We need to do this for the sake of our future. For this isn’t about looking backward, it’s about looking forward — because it’s about reclaiming America’s soul.


  1. Let us assume for a moment that I accept the oft-offered premise from pro-torture people. I have a distinct set of two possible outcomes: torture and prevent loved ones from being harmed, or do not torture and condemn those loved ones.

    There are numerous immediately apparent problems with breaking it down this way, but let's just say for the nonce that this is in fact the one and only one possible scenario.

    The next question is not, "Would you do it?", the next question is, "Regardless of whether or not you would torture, should you be prosecuted and held accountable for that decision?"

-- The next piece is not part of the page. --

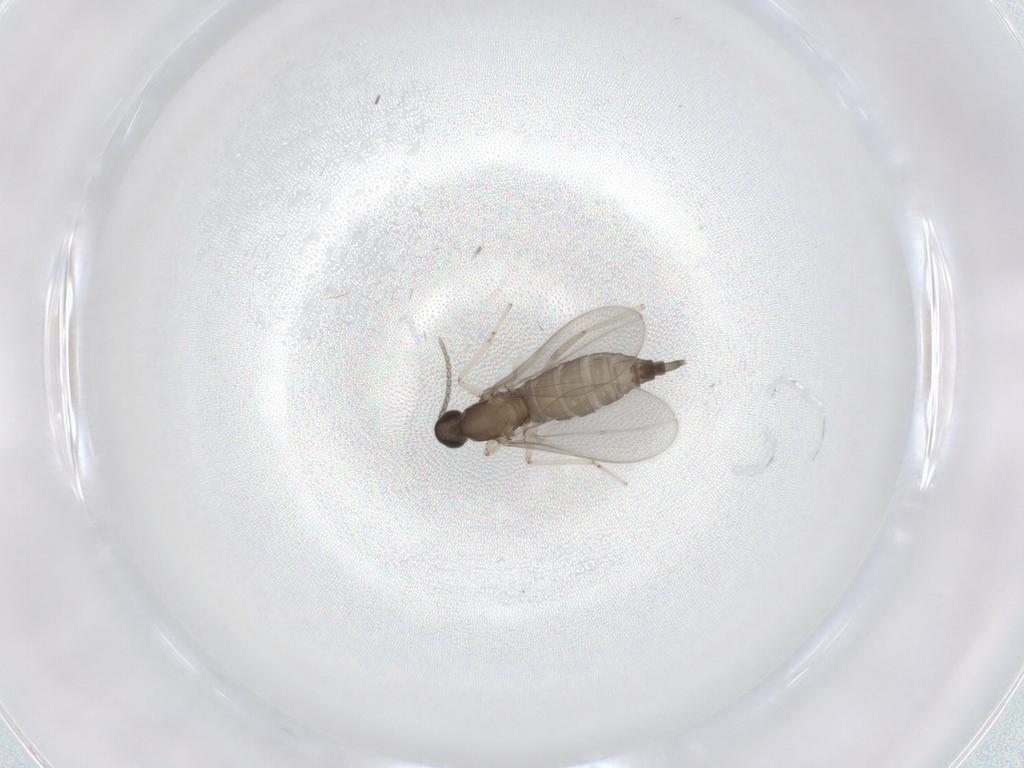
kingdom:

    And the answer to this question is (IMO) obviously yes. A direct parallel can be drawn to other situations to illustrate why.

    A horrible serial rapist pedophile cannibal who is condemned to death is a match my daughter, and she has liver failure. Do I have the moral right to force that person to donate? No, I don't. If I break into prison, kidnap that serial rapist cannibal, and haul them off to a hospital and forced the surgery, I should be tried in a court of law.

    Period. The fact that they're a worthless ball of crud is not relevant, nor is the fact that they're going to die anyway.

    If you're not willing to face a jury, you've got no business making these sorts of decisions. If you don't think you can stand up in front of a court and say, "Yes I did this, and this is why, and I'd do it again even if you throw me in jail for it," and be willing to accept judgment of that jury... then odds are excellent that you shouldn't do it. You *KNOW* you shouldn't do it, or you wouldn't be asking for an exemption from a trial.

  2. Let's go surfin' now
    Everybody's learnin' how
    Do some waterboardin' with me!

  3. I'll say it again, the Geneva Conventions do not apply to the prisoners at GITMO and whatever the Obama administration is using for GITMO these days. The President's legal team filed a SCOTUS brief that takes that exact position.

    Even if the Conventions applied, which they don't, the treatment of detainees meets the requirements of the Geneva Conventions, according to a Pentagon review ordered by Mr. Obama.

    The Obama administration just isn't taking your side regarding GITMO and torture. I'm not sure they are taking my side. The Random Forces of Nature alone know what the Obama administration may do next, because he's broken so many firm promises on such a wide range of issues. Just ask Samatha Power how it feels to assert that you passionately believe in "his unshakable conscientiousness on human rights" nowdays.

    And Padraig, let the trials begin! Let's start with the top (Mr. Bush, Mr. Cheney, Ms. Pelosi, Mr. Reid, and everyone else in Congress who knew and approved of the actions of the CIA). Once we have held the political leadership to account for their alleged crimes, we can move on to the low level flunkies. Responsibility starts at the top, so Congress and the Administration (including the current Administration) should be held to account first.

  4. John, I am not a legal scholar, so I don't know if the Geneva Conventions technically apply to the prisoners at Gitmo. A brief filed by the President doesn't necessarily settle the question, so far as I can concerned. Even if the Geneva Conventions themselves do not apply, simple human decency does.

    And Padraig, I totally agree with everything you said.

  5. Serial Rapist Pedophile Cannibals for JusticeApril 26, 2009 at 8:54 AM

    I must object to padraig's insensitive characterization of my lifestyle.

  6. "If you do the right thing, Mr. President, then nobody will care to investigate you, and will discover no malfeasance if they do."

    I am uncertain that this is the case.

  7. There is always the possibility of being investigated, but if there is no impropriety I don't see how anything would be discovered.